What types of companies or technology does Trinity see attracting investment in the next 3-5 years?
We see a broad range of emerging consumer and business services with recurring revenue models, many of which leverage user-generated content into information that can be monetized. For example, one of our portfolio companies, LoopNet, just completed its IPO and has built a very profitable subscription business that is essentially a multiple listing service for commercial real estate. There are also huge trends relating to the explosion of digital media, wireless networking and mobile devices. Each of these trends individually, and in conjunction with each other, create many opportunities ranging from consumer entertainment services to new infrastructure technologies. We are also excited about new opportunities in traditional enterprise technologies such as security and networking, especially lower cost solutions to address the needs of small to medium sized companies.
How has the social media or blogosphere impacted venture capital? How does this affect the start-up plans behind your investments?
The influence of community and user-generated content has affected venture capital in a number of ways. First, there have been a number of companies (arguably too many) directly involved in social networking and social media. Second, almost all companies can benefit from effectively using the new ecosystem as a marketing vehicle. Third, a new group of companies is starting to emerge that provide tools and services for managing the marketing ecosystem of social media, much as Web 1.0 spawned a generation of analytic tools and services.

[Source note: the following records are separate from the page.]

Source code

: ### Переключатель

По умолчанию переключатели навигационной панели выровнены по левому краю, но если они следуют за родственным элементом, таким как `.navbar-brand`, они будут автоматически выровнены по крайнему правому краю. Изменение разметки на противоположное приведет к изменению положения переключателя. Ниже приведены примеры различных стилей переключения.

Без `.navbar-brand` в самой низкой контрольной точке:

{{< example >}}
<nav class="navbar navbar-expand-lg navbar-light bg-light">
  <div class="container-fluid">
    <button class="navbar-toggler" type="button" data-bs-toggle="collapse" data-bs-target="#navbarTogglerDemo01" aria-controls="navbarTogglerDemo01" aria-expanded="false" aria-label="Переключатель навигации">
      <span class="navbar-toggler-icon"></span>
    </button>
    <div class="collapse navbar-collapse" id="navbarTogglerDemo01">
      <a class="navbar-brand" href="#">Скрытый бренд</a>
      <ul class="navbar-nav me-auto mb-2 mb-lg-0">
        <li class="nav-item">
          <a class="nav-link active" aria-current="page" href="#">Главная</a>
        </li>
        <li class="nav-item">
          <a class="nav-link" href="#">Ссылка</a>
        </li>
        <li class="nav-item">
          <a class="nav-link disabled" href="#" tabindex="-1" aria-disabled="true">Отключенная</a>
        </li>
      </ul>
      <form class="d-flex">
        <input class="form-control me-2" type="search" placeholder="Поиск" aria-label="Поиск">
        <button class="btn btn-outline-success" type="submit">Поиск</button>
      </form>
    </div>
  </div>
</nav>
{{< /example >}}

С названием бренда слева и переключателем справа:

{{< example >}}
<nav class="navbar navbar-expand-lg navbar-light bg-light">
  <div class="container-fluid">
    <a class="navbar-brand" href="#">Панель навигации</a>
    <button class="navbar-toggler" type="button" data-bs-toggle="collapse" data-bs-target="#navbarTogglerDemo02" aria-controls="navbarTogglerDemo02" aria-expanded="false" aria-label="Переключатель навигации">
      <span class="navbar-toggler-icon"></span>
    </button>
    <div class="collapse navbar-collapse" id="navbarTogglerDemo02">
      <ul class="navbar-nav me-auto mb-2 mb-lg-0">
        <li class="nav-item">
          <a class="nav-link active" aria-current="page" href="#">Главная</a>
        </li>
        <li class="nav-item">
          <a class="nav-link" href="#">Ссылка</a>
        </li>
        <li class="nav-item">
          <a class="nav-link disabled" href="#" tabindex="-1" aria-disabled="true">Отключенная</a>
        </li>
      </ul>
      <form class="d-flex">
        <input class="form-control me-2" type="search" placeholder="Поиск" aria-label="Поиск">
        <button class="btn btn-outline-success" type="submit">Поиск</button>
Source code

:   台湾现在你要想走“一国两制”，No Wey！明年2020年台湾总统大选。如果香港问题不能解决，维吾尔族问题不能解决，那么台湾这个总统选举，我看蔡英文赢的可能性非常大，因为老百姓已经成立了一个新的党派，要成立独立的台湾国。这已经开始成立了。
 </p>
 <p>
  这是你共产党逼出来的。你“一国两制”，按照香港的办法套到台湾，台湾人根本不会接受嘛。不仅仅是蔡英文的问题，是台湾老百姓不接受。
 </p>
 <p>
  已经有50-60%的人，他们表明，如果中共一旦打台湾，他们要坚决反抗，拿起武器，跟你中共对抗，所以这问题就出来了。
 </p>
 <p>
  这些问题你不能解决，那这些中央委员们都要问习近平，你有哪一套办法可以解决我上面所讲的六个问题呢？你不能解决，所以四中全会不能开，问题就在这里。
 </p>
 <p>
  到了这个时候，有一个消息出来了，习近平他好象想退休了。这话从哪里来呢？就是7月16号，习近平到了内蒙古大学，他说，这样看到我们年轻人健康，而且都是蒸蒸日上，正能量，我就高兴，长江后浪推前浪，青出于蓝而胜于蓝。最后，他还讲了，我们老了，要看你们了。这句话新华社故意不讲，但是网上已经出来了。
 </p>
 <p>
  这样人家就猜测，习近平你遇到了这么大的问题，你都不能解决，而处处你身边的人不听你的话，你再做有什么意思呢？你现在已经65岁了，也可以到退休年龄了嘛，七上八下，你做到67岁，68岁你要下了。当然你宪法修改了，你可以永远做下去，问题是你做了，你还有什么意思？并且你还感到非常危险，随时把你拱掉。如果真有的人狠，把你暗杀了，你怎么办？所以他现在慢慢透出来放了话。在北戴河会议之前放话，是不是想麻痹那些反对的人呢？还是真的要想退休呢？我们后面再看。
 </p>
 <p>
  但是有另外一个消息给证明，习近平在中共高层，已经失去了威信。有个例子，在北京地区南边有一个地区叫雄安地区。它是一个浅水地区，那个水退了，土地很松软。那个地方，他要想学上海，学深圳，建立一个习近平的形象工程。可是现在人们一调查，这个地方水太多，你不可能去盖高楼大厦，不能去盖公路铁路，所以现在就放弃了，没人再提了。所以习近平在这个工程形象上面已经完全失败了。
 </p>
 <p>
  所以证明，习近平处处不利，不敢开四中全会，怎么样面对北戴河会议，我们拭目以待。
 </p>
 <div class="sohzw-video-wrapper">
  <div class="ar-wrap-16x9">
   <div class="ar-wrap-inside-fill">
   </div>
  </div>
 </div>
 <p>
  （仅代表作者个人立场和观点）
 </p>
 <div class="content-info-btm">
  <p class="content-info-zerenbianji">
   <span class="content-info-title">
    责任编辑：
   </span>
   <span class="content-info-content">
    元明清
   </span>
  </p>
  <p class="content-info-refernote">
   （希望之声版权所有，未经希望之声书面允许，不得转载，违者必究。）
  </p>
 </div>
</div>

I’m sure we will see other effects continue to emerge.
Where do you suggest emerging companies invest their marketing resources? With new word-of-mouth communication vehicles available today, should start-ups adjust their marketing strategy?
Startups need to think about strategies for initially acquiring customers, as well as retaining them and leveraging them through referrals or other techniques to acquire additional customers. Usually, the hardest part is getting the flywheel going with a critical mass of initial customers. The exact mix of tactics depends on the situation, but the good news is that most Internet-oriented marketing vehicles can be deployed with small initial expenditures, and their effectiveness can be measured pretty quickly. Companies should experiment with a variety of tactics and continually evolve, giving more juice to the ones that are working and trying new techniques as they become available.
What is the one piece of advice you would give someone looking for investors today?
Use the fundraising process as a learning experience. We interact with many entrepreneurs and only invest in a small fraction of the opportunities we see. But we learn something from each interaction and develop some lasting relationships. Entrepreneurs can err by either being too stubborn, or else trying to adapt to every comment they hear from a prospective investor. The most successful ones balance the courage of their convictions with being open to input and evolving their strategies.